The European Space Agency observatory Gaia was designed to look at over a billion stars in our galaxy, and determine their position, colors, and motion. It doesn’t discriminate; it looks at every star it can, and many of those are in globulars. That means we have the motion across the sky of many of these clusters. Combined with careful measurements of their light to get their Doppler shift, that gives us a three-dimensional velocity of those clusters!

An animated image showing the motion of the globular cluster NGC 5466 (left) seen by Hubble Space Telescope over ten years. The close-up (right) shows the stars moving as a group with much more distant background galaxies appearing stationary.

The astronomers who did this work used 34 such clusters out of 75 measured by Gaia that fit what they needed, and they ranged in distance from 6,500 to almost 70,000 light years away from the galactic center. They also did this with clusters even farther away (out to nearly 130,000 light years) measured by Hubble. That added 16 more to their tally.

They were able to get everything they needed to then work out the mass of the galaxy. It’s still not easy, though! For example, the inner clusters seen by Gaia were more numerous, and so they got better statistics with them, but they’re not out far enough to get the total mass of the galaxy; the galactic halo extends past them, and they can’t measure its mass with them. The Hubble clusters helped, but there were fewer of them, so the statistics were a bit dicier (although they got different total mass estimates using the two different cluster populations, the two numbers were within the statistical uncertainty of each other, which means that they’re indistinguishable statistically).

In the end they had to extrapolate out past these clusters given what we know about the shape and size of the halo, but again the numbers they got were consistent. To be fair, what they got was 1.54 trillion times the mass of the Sun, with an uncertainty of +0.75 trillion and -0.44 trillion… so it could be anything between 0.79 and 2.29 trillion.

This puts the Milky Way among the big galaxies in the Universe (which we knew).
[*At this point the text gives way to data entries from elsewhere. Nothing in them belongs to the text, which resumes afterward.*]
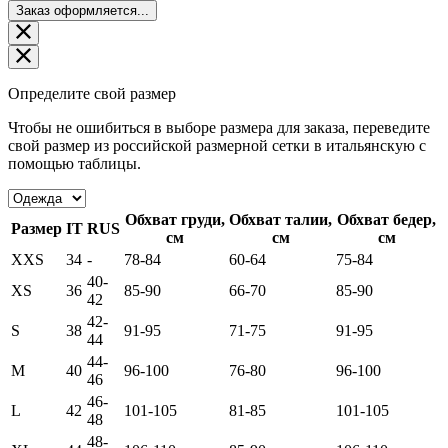
Заказ оформляется...
Определите свой размер
Чтобы не ошибиться в выборе размера для заказа, переведите
свой размер из российской размерной сетки в итальянскую с
помощью таблицы.
Обхват груди,
Обхват талии,
Обхват бедер,
Размер
IT
RUS
см
см
см
XXS
34
-
78-84
60-64
75-84
40-
XS
36
85-90
66-70
85-90
42
42-
S
38
91-95
71-75
91-95
44
44-
M
40
96-100
76-80
96-100
46
46-
L
42
101-105
81-85
101-105
48
48-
Many are larger, but most are much smaller.

So why do this? Does it matter what our total mass is?

Yes! For example, the mass of our galaxy is important in understanding the satellites that orbit it. There’s some argument over the behavior of the two biggest, the Large and Small Magellanic Clouds. Will they eventually collide? Are they truly orbiting us or just passing by? Our mass plays a part in that.

Illustration of a cosmic train wreck: The Milky Way/Andromeda galaxy collision, four billion years from now. Credit: NASA, ESA, Z. Levay and R. van der Marel (STScI), T. Hallas, and A. Mellinger

Eventually the Andromeda galaxy will collide with us (in about 4.6 billion years). How that happens depends very much on our mass. The mass determination of the Milky Way also tells us about the structure of our galaxy, and even how it plays into the larger scale structure of the Universe. And it also tells us, simply enough, is our galaxy typical? Are we like other galaxies in some ways, different in others? We use our local surroundings as a template to understand what lies beyond — whether it’s our house in a neighborhood of hundreds of others or our galaxy among trillions.

It’s a bit parochial, sure, but it’s a good place to start. And, as we’ve found over and again, the Universe has a way of adjusting our initial outlook, diminishing our prejudices and strengthening our appreciation of diversity in the cosmos.

I’ve always felt that, despite the cold and uncaring demeanor of the Universe at large, that’s a profound lesson I can use in my own life. Maybe you can, too.